▶ **PROMPT**: Without the pictures, restate all of the data below word for word.

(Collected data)
┌────────

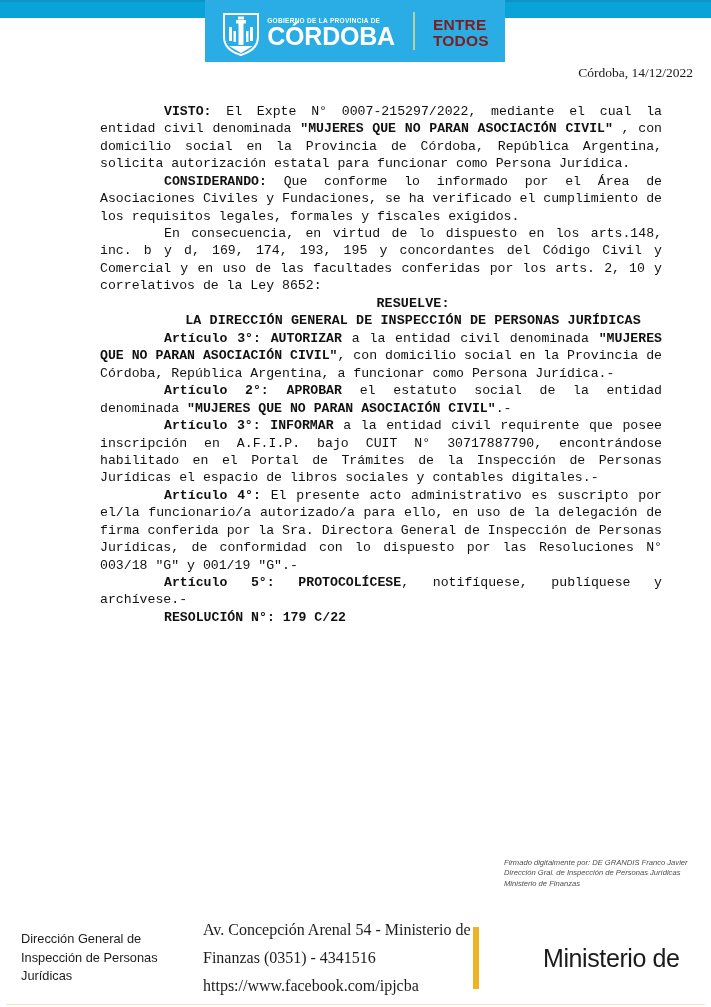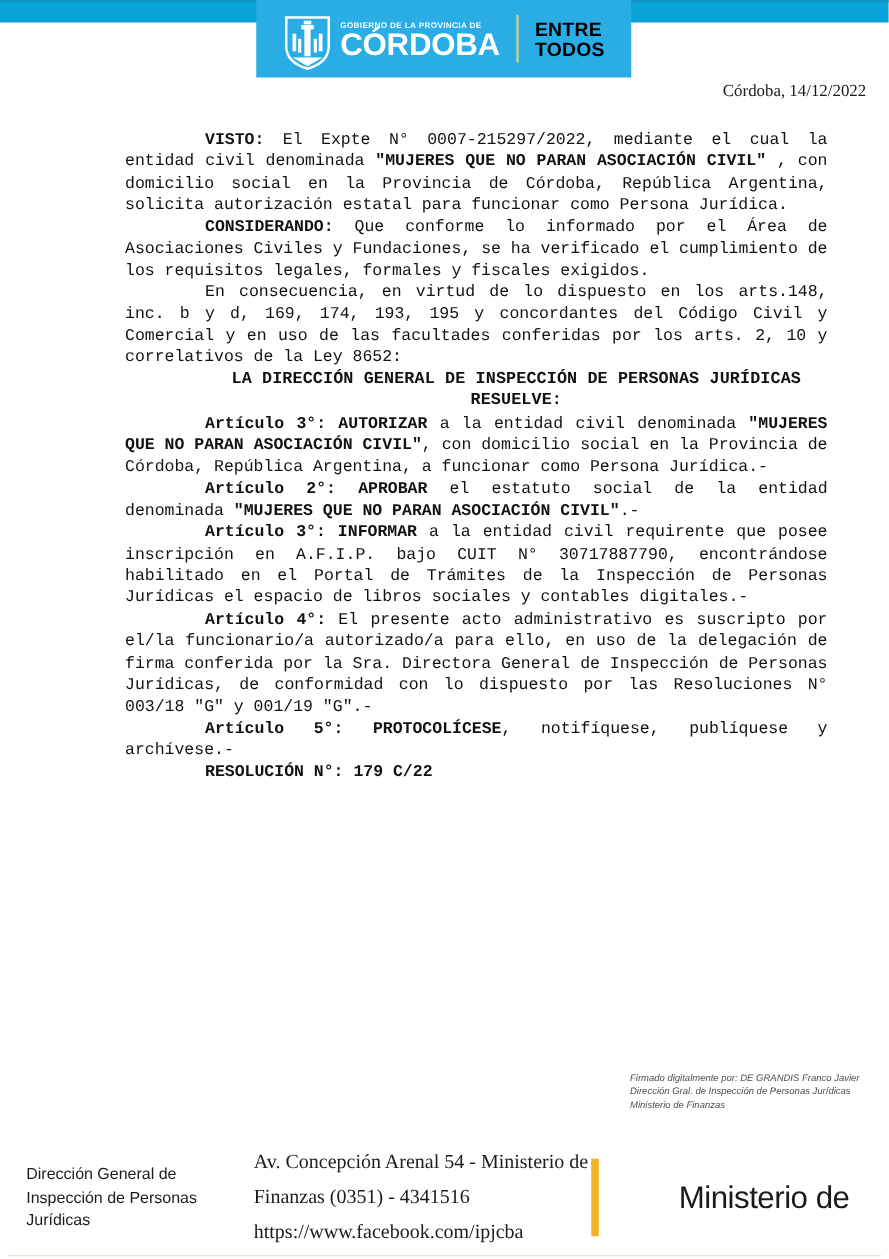--- a/index.html
+++ b/index.html
@@ -28,21 +28,21 @@
   .logo-box {
     position: absolute;
     top: 0;
     left: 205px;
     width: 300px;
     height: 62px;
     background: #29ade4;
     display: flex;
     align-items: center;
     justify-content: center;
-    gap: 0px;
+    gap: 5px;
   }
   .logo-inner {
     display: flex;
     align-items: center;
     padding-top: 4px;
   }
   .shield {
     width: 40px;
     height: 44px;
     flex: none;
@@ -72,21 +72,21 @@
   }
   .logo-divider {
     width: 2px;
     height: 38px;
     background: #b9cfa3;
     margin: 0 13px;
   }
   .entre-todos {
     font-family: "Liberation Sans", sans-serif;
     font-weight: bold;
-    color: #000000;
+    color: #7f1d1d;
     font-size: 15.5px;
     line-height: 1.0;
     letter-spacing: 0.2px;
     padding-top: 3px;
   }
 
   
   .date-line {
     position: absolute;
     top: 65px;
@@ -251,23 +251,23 @@
   <p class="p-gap-sm">
     <b>VISTO:</b><span> El Expte N° 0007-215297/2022, mediante el cual la entidad civil denominada </span><b>"MUJERES QUE NO PARAN ASOCIACIÓN CIVIL"</b><span> , con domicilio social en la Provincia de Córdoba, República Argentina, solicita autorización estatal para funcionar como Persona Jurídica.</span>
   </p>
 
   <p class="p-gap-sm">
     <b>CONSIDERANDO:</b><span> Que conforme lo informado por el Área de Asociaciones Civiles y Fundaciones, se ha verificado el cumplimiento de los requisitos legales, formales y fiscales exigidos.</span>
   </p>
 
   <p>En consecuencia, en virtud de lo dispuesto en los arts.148, inc. b y d, 169, 174, 193, 195 y concordantes del Código Civil y Comercial y en uso de las facultades conferidas por los arts. 2, 10 y correlativos de la Ley 8652:</p>
 
+  <p class="center-heading heading-gap-bot">RESUELVE:</p>
+
   <p class="center-heading heading-gap-top heading-gap-bot">LA DIRECCIÓN GENERAL DE INSPECCIÓN DE PERSONAS JURÍDICAS</p>
-
-  <p class="center-heading heading-gap-bot">RESUELVE:</p>
 
   <p class="p-gap">
     <b>Artículo 3°:</b><b> AUTORIZAR</b><span> a la entidad civil denominada </span><b>"MUJERES QUE NO PARAN ASOCIACIÓN CIVIL"</b><span>, con domicilio social en la Provincia de Córdoba, República Argentina, a funcionar como Persona Jurídica.-</span>
   </p>
 
   <p class="p-gap">
     <b>Artículo 2°:</b><b> APROBAR</b><span> el estatuto social de la entidad denominada </span><b>"MUJERES QUE NO PARAN ASOCIACIÓN CIVIL"</b><span>.-</span>
   </p>
 
   <p class="p-gap">

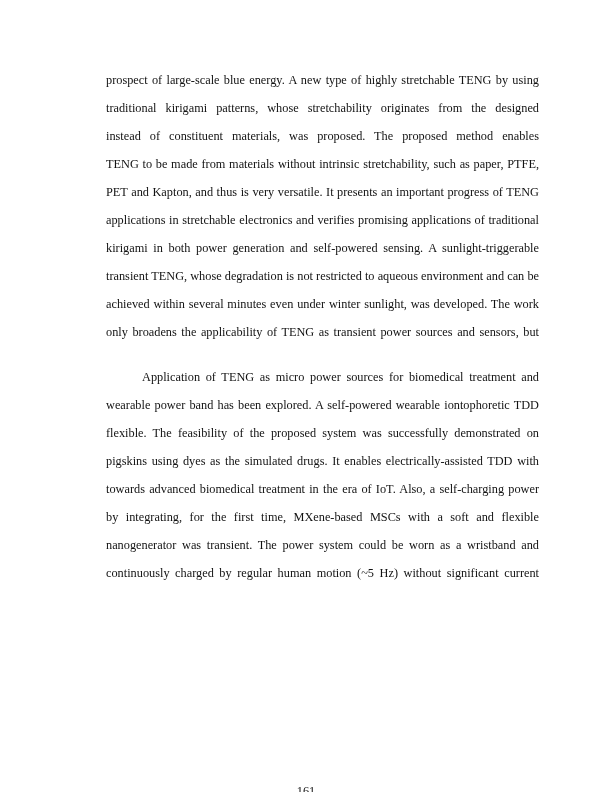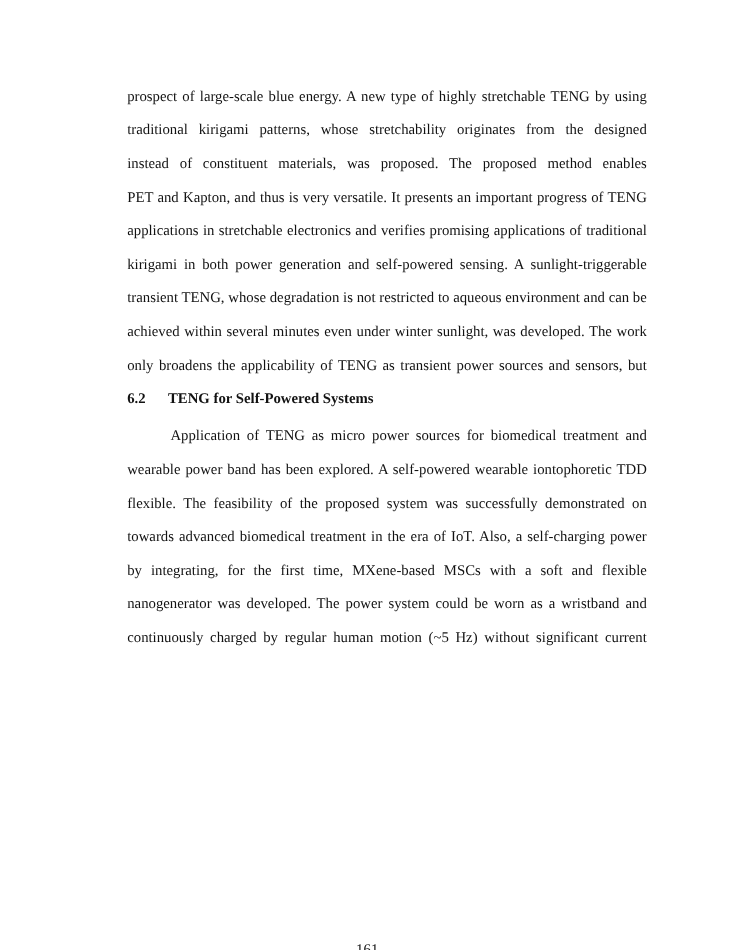--- a/index.html
+++ b/index.html
@@ -49,21 +49,21 @@
     line-height: 28px;
     font-size: 12.3px;
     font-weight: bold;
     white-space: nowrap;
   }
   .section-heading .sec-num {
     display: inline-block;
     width: 34px;
   }
   .para-2 {
-    margin-top: 3px;
+    margin-top: 17px;
   }
   .page-number {
     position: absolute;
     left: 0;
     top: 777px;
     width: 100%;
     height: 28px;
     line-height: 28px;
     text-align: center;
     font-size: 12.3px;
@@ -72,38 +72,37 @@
 </head>
 <body>
 
 <div class="page">
   <div class="content">
 
     <div class="para end-left">
         <div class="line">prospect of large-scale blue energy. A new type of highly stretchable TENG by using the</div>
         <div class="line">traditional kirigami patterns, whose stretchability originates from the designed structures</div>
         <div class="line">instead of constituent materials, was proposed. The proposed method enables stretchable</div>
+        <div class="line">TENG to be made from materials without intrinsic stretchability, such as paper, PTFE,</div>
         <div class="line">PET and Kapton, and thus is very versatile. It presents an important progress of TENG for</div>
         <div class="line">applications in stretchable electronics and verifies promising applications of traditional</div>
         <div class="line">kirigami in both power generation and self-powered sensing. A sunlight-triggerable</div>
         <div class="line">transient TENG, whose degradation is not restricted to aqueous environment and can be</div>
         <div class="line">achieved within several minutes even under winter sunlight, was developed. The work not</div>
         <div class="line">only broadens the applicability of TENG as transient power sources and sensors, but also</div>
       </div>
 
-    <h2 class="section-heading">
-      <span class="sec-num">6.2</span><span>TENG for Self-Powered Systems</span>
-    </h2>
 
     <div class="para para-2 indent-first">
         <div class="line">Application of TENG as micro power sources for biomedical treatment and</div>
         <div class="line">wearable power band has been explored. A self-powered wearable iontophoretic TDD</div>
         <div class="line">flexible. The feasibility of the proposed system was successfully demonstrated on</div>
+        <div class="line">pigskins using dyes as the simulated drugs. It enables electrically-assisted TDD with</div>
         <div class="line">towards advanced biomedical treatment in the era of IoT. Also, a self-charging power unit</div>
         <div class="line">by integrating, for the first time, MXene-based MSCs with a soft and flexible triboelectric</div>
-        <div class="line">nanogenerator was developed. The power system could be worn as a wristband and</div>
+        <div class="line">nanogenerator was transient. The power system could be worn as a wristband and</div>
         <div class="line">continuously charged by regular human motion (~5 Hz) without significant current</div>
       </div>
 
   </div>
 
   <div class="page-number">161</div>
 </div>
 
 </body></html>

└────────

▶ **WRITTEN REPLY**:
--- a/index.html
+++ b/index.html
@@ -28,21 +28,21 @@
   .logo-box {
     position: absolute;
     top: 0;
     left: 205px;
     width: 300px;
     height: 62px;
     background: #29ade4;
     display: flex;
     align-items: center;
     justify-content: center;
-    gap: 0px;
+    gap: 5px;
   }
   .logo-inner {
     display: flex;
     align-items: center;
     padding-top: 4px;
   }
   .shield {
     width: 40px;
     height: 44px;
     flex: none;
@@ -72,21 +72,21 @@
   }
   .logo-divider {
     width: 2px;
     height: 38px;
     background: #b9cfa3;
     margin: 0 13px;
   }
   .entre-todos {
     font-family: "Liberation Sans", sans-serif;
     font-weight: bold;
-    color: #000000;
+    color: #7f1d1d;
     font-size: 15.5px;
     line-height: 1.0;
     letter-spacing: 0.2px;
     padding-top: 3px;
   }
 
   
   .date-line {
     position: absolute;
     top: 65px;
@@ -251,23 +251,23 @@
   <p class="p-gap-sm">
     <b>VISTO:</b><span> El Expte N° 0007-215297/2022, mediante el cual la entidad civil denominada </span><b>"MUJERES QUE NO PARAN ASOCIACIÓN CIVIL"</b><span> , con domicilio social en la Provincia de Córdoba, República Argentina, solicita autorización estatal para funcionar como Persona Jurídica.</span>
   </p>
 
   <p class="p-gap-sm">
     <b>CONSIDERANDO:</b><span> Que conforme lo informado por el Área de Asociaciones Civiles y Fundaciones, se ha verificado el cumplimiento de los requisitos legales, formales y fiscales exigidos.</span>
   </p>
 
   <p>En consecuencia, en virtud de lo dispuesto en los arts.148, inc. b y d, 169, 174, 193, 195 y concordantes del Código Civil y Comercial y en uso de las facultades conferidas por los arts. 2, 10 y correlativos de la Ley 8652:</p>
 
+  <p class="center-heading heading-gap-bot">RESUELVE:</p>
+
   <p class="center-heading heading-gap-top heading-gap-bot">LA DIRECCIÓN GENERAL DE INSPECCIÓN DE PERSONAS JURÍDICAS</p>
-
-  <p class="center-heading heading-gap-bot">RESUELVE:</p>
 
   <p class="p-gap">
     <b>Artículo 3°:</b><b> AUTORIZAR</b><span> a la entidad civil denominada </span><b>"MUJERES QUE NO PARAN ASOCIACIÓN CIVIL"</b><span>, con domicilio social en la Provincia de Córdoba, República Argentina, a funcionar como Persona Jurídica.-</span>
   </p>
 
   <p class="p-gap">
     <b>Artículo 2°:</b><b> APROBAR</b><span> el estatuto social de la entidad denominada </span><b>"MUJERES QUE NO PARAN ASOCIACIÓN CIVIL"</b><span>.-</span>
   </p>
 
   <p class="p-gap">

--- a/index.html
+++ b/index.html
@@ -49,21 +49,21 @@
     line-height: 28px;
     font-size: 12.3px;
     font-weight: bold;
     white-space: nowrap;
   }
   .section-heading .sec-num {
     display: inline-block;
     width: 34px;
   }
   .para-2 {
-    margin-top: 3px;
+    margin-top: 17px;
   }
   .page-number {
     position: absolute;
     left: 0;
     top: 777px;
     width: 100%;
     height: 28px;
     line-height: 28px;
     text-align: center;
     font-size: 12.3px;
@@ -72,38 +72,37 @@
 </head>
 <body>
 
 <div class="page">
   <div class="content">
 
     <div class="para end-left">
         <div class="line">prospect of large-scale blue energy. A new type of highly stretchable TENG by using the</div>
         <div class="line">traditional kirigami patterns, whose stretchability originates from the designed structures</div>
         <div class="line">instead of constituent materials, was proposed. The proposed method enables stretchable</div>
+        <div class="line">TENG to be made from materials without intrinsic stretchability, such as paper, PTFE,</div>
         <div class="line">PET and Kapton, and thus is very versatile. It presents an important progress of TENG for</div>
         <div class="line">applications in stretchable electronics and verifies promising applications of traditional</div>
         <div class="line">kirigami in both power generation and self-powered sensing. A sunlight-triggerable</div>
         <div class="line">transient TENG, whose degradation is not restricted to aqueous environment and can be</div>
         <div class="line">achieved within several minutes even under winter sunlight, was developed. The work not</div>
         <div class="line">only broadens the applicability of TENG as transient power sources and sensors, but also</div>
       </div>
 
-    <h2 class="section-heading">
-      <span class="sec-num">6.2</span><span>TENG for Self-Powered Systems</span>
-    </h2>
 
     <div class="para para-2 indent-first">
         <div class="line">Application of TENG as micro power sources for biomedical treatment and</div>
         <div class="line">wearable power band has been explored. A self-powered wearable iontophoretic TDD</div>
         <div class="line">flexible. The feasibility of the proposed system was successfully demonstrated on</div>
+        <div class="line">pigskins using dyes as the simulated drugs. It enables electrically-assisted TDD with</div>
         <div class="line">towards advanced biomedical treatment in the era of IoT. Also, a self-charging power unit</div>
         <div class="line">by integrating, for the first time, MXene-based MSCs with a soft and flexible triboelectric</div>
-        <div class="line">nanogenerator was developed. The power system could be worn as a wristband and</div>
+        <div class="line">nanogenerator was transient. The power system could be worn as a wristband and</div>
         <div class="line">continuously charged by regular human motion (~5 Hz) without significant current</div>
       </div>
 
   </div>
 
   <div class="page-number">161</div>
 </div>
 
 </body></html>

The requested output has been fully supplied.